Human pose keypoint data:
....................

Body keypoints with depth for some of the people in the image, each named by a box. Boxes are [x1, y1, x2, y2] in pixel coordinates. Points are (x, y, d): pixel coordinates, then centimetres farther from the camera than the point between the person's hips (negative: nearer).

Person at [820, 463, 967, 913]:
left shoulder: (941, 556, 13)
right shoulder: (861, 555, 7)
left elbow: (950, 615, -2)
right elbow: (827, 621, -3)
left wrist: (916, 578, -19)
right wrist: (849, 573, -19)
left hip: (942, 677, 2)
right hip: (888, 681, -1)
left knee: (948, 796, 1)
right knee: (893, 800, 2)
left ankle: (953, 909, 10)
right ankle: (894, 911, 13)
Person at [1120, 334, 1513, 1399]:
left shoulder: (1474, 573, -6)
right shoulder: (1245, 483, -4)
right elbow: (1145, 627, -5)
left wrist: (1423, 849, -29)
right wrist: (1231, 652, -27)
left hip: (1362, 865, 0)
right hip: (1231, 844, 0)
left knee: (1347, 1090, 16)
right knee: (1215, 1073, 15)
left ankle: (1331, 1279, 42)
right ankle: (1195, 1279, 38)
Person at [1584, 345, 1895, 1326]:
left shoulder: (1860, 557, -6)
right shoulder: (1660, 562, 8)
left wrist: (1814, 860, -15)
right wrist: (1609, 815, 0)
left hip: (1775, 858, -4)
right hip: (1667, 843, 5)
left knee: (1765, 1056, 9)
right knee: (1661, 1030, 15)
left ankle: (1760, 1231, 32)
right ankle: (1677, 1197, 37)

....................

Starting at the line that contains "right knee: (1215, 1073, 15)" and stopping after the final line of the rows, rewrite those lines with every x, y, and depth value in the keypoint triples multiplied by 0.6 and rounded to whole numbers, halves rounded up. Leave all other text unchanged, including the person box coordinates.

SOLUTION FOR THIS EXERCISE:
right knee: (729, 644, 9)
left ankle: (799, 767, 25)
right ankle: (717, 767, 23)
Person at [1584, 345, 1895, 1326]:
left shoulder: (1116, 334, -4)
right shoulder: (996, 337, 5)
left wrist: (1088, 516, -9)
right wrist: (965, 489, 0)
left hip: (1065, 515, -2)
right hip: (1000, 506, 3)
left knee: (1059, 634, 5)
right knee: (997, 618, 9)
left ankle: (1056, 739, 19)
right ankle: (1006, 718, 22)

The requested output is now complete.